Location of proteins in the DNA sequences corresponding to the interbands of polytene chromosomes. Here and in Fig. 3, point 0 on the abscissa axis corresponds to the gene transcription initiation site. Numbers designate the average binding intensity of proteins in S2 cells (modENCODE data): (1) CHRIZ (CHROMATOR), (2) RNA polymerase II, (3) BEAF-32.

The promoters of many genes contain paused polymerase II, which generates short noncoding RNAs 25–60 bp long. The presence of this paused form of polymerase contributes to creating an accessible chromatin conformation in the regulatory gene region and binding the transcription factors [12].

In [13], short noncoding RNAs generated by the paused RNA polymerase II were mapped in the Drosophila genome, and their 5' and 3' ends were determined. Therefore, their exact sequences are known. It was shown that such RNAs are characteristic of the open aquamarine chromatin domains (interbands) of Drosophila [9]. We investigated the topology of these noncoding RNAs, the proteins of the replicative complex (ORC2) [14], DNase I hypersensitive sites [1], P-element insertions (FlyBase r.5.57), and “broad” promoters [15] in the studied interbands.

All of these structures were located in the region of the transcription initiation sites of the interbands that contained the genes with one transcription initiation site and had two independent peaks in the interbands contained bidirectional genes (Figs. 3a, 3b).

Fig. 3.
figure 3

Location of genomic elements in DNA sequences corresponding to the interbands of polytene chromosomes.

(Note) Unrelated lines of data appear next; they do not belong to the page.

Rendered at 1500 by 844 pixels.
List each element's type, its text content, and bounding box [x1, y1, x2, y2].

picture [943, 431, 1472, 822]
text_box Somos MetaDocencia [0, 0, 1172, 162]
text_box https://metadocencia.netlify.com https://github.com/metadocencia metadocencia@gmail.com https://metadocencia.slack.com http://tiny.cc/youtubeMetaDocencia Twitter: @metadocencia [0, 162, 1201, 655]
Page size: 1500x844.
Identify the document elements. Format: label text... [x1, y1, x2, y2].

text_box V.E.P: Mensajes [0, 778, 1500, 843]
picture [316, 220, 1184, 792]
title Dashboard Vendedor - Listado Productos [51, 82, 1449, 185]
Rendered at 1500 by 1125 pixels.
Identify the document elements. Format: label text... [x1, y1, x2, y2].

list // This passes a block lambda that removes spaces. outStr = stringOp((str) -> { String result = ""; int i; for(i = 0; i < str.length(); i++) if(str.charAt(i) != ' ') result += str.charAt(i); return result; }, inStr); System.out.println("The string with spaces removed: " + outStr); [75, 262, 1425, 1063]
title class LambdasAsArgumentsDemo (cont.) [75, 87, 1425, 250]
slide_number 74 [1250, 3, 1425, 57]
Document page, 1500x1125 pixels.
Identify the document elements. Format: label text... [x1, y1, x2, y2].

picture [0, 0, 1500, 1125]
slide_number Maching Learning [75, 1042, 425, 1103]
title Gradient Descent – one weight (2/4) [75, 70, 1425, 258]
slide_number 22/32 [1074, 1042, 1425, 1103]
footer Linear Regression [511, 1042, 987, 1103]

Numbers designate the average number of annotations of characteristics in the interbands studied: (1) short RNAs generated by the paused form of RNA polymerase II in D. melanogaster embryos [13]; (2) P-element insertions (FlyBase r. 5.57); (3) broad promoters [15]; (4) replicative complex proteins (ORC2) in S2 cells [14]; (5) DNase I hypersensitive sites (DHS) in S2 cells [1].

Thus, despite the fact that the size of individual interbands is, on average, 2 kb [6, 7] (according to our estimates, approximately 3.4 kb), the insulator proteins and other previously described structures characteristic of the interbands [2] had a narrow localization in the regulatory region of the genes located in the interbands. The enrichment of the aquamarine chromatin in ORC proteins and 5'-noncoding regions of the genes with mostly ubiquitous activity [2, 9] confirmed that fact that interbands combine the processes of transcription initiation and replication of genes. Apparently, the gene regulatory region plays the decisive role in the formation of the domain of open decompacted chromatin of interbands.

ACKNOWLEDGMENTS

This work was supported by the Russian Science Foundation (project no. 14-14-00934).

COMPLIANCE WITH ETHICAL STANDARDS

The authors declare that they have no conflict of interest. This article does not contain any studies involving animals or human participants performed by any of the authors.